Сам я не принимаю диктата, он противен моему характеру, поэтому режиссеры здесь получают не только полную свободу, но и максимальную поддержку. Тогда получается настоящее творчество. И от этого театру может стать интереснее, и интереснее нашему зрителю, который знает, что мы его не предадим. Моя концепция – это широкий театр. Мое дело, как руководителя, держать берега, а внутри должно происходить броуновское движение. Но держать надо, иначе все выплеснется, разлетится.

- Вы сказали, что не признаете диктата. Я сейчас подумала, что в полной мере эта ваша черта проявилась в спектакле "Нюрнберг".

- Конечно. Мы же делаем спектакли честно, прежде всего, по отношению к самим себе. И когда человеческая свобода попадает в разные ситуации – это и есть проверка способности сохранить себя, свое достоинство. Здесь кроется ответ на вопрос, как сделать правильный выбор, как сохранить себя в обстоятельствах, совершенно тому не способствующих. У меня всегда так было. В советское время надо было поставить спектакль к съезду партии, к государственному событию, и каждый раз придумывалось что-то не услужливое, а обо всех нас.

- Совсем скоро, в этом году, но в новом сезоне, ваш зритель увидит "Демократию". Почему актуальной сегодня для вас стала пьеса Майкла Фрейна?

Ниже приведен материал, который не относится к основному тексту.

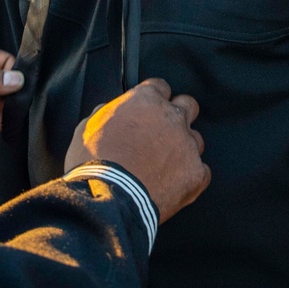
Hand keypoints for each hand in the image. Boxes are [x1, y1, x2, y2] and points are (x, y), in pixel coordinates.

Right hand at [64, 78, 210, 223]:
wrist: (108, 199)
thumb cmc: (92, 163)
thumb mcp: (87, 128)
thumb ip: (106, 113)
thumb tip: (110, 110)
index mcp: (146, 100)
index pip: (160, 87)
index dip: (153, 99)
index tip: (147, 111)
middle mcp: (172, 117)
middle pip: (188, 105)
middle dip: (178, 115)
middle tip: (163, 133)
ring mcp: (187, 145)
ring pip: (196, 139)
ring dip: (183, 148)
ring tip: (165, 166)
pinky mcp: (196, 173)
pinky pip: (201, 171)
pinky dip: (190, 177)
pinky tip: (172, 186)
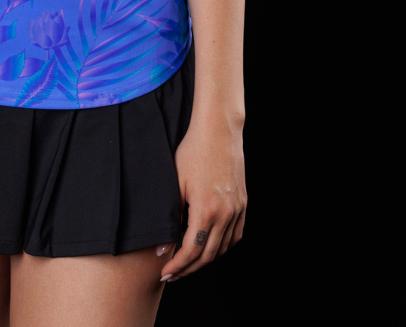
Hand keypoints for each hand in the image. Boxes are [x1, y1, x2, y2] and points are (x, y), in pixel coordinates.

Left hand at [158, 119, 246, 281]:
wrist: (218, 131)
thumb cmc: (193, 152)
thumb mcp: (176, 183)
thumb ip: (171, 217)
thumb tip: (162, 248)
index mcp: (206, 210)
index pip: (191, 250)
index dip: (177, 264)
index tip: (165, 271)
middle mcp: (225, 214)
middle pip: (208, 255)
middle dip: (189, 268)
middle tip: (174, 273)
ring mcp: (237, 210)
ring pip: (223, 248)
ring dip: (206, 259)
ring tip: (189, 262)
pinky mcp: (243, 204)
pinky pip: (236, 235)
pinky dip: (223, 246)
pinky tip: (211, 246)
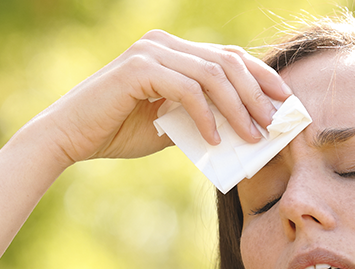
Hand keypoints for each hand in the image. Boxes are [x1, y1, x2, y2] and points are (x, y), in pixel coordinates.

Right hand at [33, 30, 291, 164]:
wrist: (68, 138)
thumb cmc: (115, 132)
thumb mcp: (168, 126)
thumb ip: (199, 119)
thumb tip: (242, 130)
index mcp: (172, 50)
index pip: (227, 56)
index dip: (261, 76)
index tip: (285, 103)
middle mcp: (163, 43)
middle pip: (227, 61)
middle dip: (257, 93)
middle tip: (274, 124)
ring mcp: (151, 52)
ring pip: (212, 75)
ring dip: (238, 108)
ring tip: (252, 137)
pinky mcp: (139, 69)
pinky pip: (187, 91)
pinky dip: (206, 116)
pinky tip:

- В первую очередь мне понравилась ее форма. Для меня вообще форма имеет огромное значение: я на нее реагирую раньше содержания. Так и со Стоппардом было. Следующий этап, когда ты понимаешь содержание. Последние мои спектакли не столько политические (хотя все главные действующие лица как раз политики), но – человеческие, с основной темой недостижимости утопии, сверхмечты. Она присутствует в "Алых парусах", "Нюрнберге", "Береге утопии" и прослеживается в "Демократии". Оказывается, что люди ставят перед собой высокую позитивную цель и идут к ней, не разбирая пути и не задумываясь, чем это кончится. Они не делают выводов, не помнят уроков истории. А когда выясняется, что их дело обречено, утопия превращается в антиутопию. Мне было интересно понять, в чем причина этого превращения. Я хотел напомнить, насколько это непростое понятие — "человеческое общество", и не учитывать этого никак нельзя.

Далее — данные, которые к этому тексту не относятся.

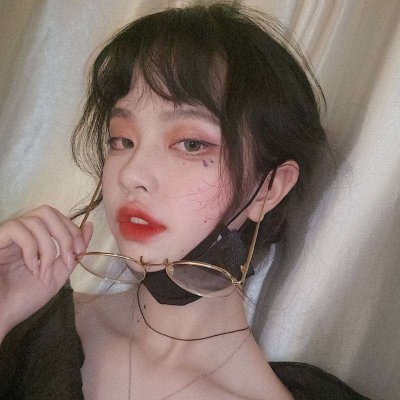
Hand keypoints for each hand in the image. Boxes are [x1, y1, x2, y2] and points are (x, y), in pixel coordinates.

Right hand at [0, 205, 92, 337]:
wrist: (0, 316)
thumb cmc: (24, 298)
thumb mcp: (57, 273)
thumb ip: (73, 252)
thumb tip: (89, 226)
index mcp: (35, 238)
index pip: (57, 217)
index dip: (73, 229)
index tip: (80, 250)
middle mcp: (20, 232)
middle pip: (47, 211)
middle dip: (65, 233)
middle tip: (68, 257)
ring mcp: (7, 235)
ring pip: (35, 220)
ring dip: (48, 248)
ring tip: (44, 272)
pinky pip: (16, 229)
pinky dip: (31, 249)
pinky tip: (31, 268)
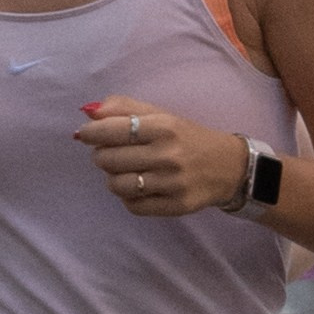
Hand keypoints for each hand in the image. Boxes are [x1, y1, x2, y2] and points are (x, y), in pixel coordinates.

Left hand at [76, 94, 252, 217]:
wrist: (228, 166)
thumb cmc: (186, 137)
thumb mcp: (160, 114)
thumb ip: (124, 108)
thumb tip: (89, 111)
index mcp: (163, 126)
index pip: (112, 130)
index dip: (91, 133)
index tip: (86, 134)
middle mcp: (168, 155)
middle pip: (109, 159)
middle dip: (101, 155)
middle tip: (109, 153)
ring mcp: (172, 183)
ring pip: (117, 185)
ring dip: (112, 178)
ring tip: (123, 171)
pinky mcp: (175, 206)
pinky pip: (133, 206)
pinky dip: (129, 197)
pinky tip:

- Теперь уж точно можно сказать, что вы наладили жизнь РАМТа. Нет искушения расслабиться, успокоиться, почивать на лаврах? Выдохнуть – заслужил.

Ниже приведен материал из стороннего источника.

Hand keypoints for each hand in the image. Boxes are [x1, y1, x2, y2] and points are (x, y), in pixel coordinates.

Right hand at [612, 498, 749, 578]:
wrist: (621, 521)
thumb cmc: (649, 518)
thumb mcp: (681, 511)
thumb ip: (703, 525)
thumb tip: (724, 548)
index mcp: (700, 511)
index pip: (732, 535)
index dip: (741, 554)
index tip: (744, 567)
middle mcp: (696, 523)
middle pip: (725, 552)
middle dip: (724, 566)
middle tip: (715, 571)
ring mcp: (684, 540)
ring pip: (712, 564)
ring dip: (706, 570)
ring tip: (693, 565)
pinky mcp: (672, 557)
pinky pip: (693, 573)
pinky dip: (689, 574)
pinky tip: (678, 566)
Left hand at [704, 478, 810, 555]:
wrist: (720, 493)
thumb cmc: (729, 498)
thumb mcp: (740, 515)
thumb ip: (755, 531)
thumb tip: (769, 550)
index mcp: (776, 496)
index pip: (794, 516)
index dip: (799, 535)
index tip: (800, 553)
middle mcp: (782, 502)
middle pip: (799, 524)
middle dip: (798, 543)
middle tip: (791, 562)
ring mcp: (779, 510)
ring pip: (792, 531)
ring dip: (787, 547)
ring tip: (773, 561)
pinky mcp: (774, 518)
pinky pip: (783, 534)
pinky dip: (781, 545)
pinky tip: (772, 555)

- Надеюсь, мне это не грозит. Знаете, почему? Каждый сезон я начинаю все сначала. Если что-то тащить из предыдущего сезона, дело стопорится. Самое опасное, что только может произойти, это самодостаточность и самоуспокоение. Страшно встретить людей, у которых отсутствует самоирония. Не ирония, а именно самоирония. Главное – реагировать на жизнь. Каждый день должно проживать, будто он один и единственный. Но на это необходимо определенное мужество.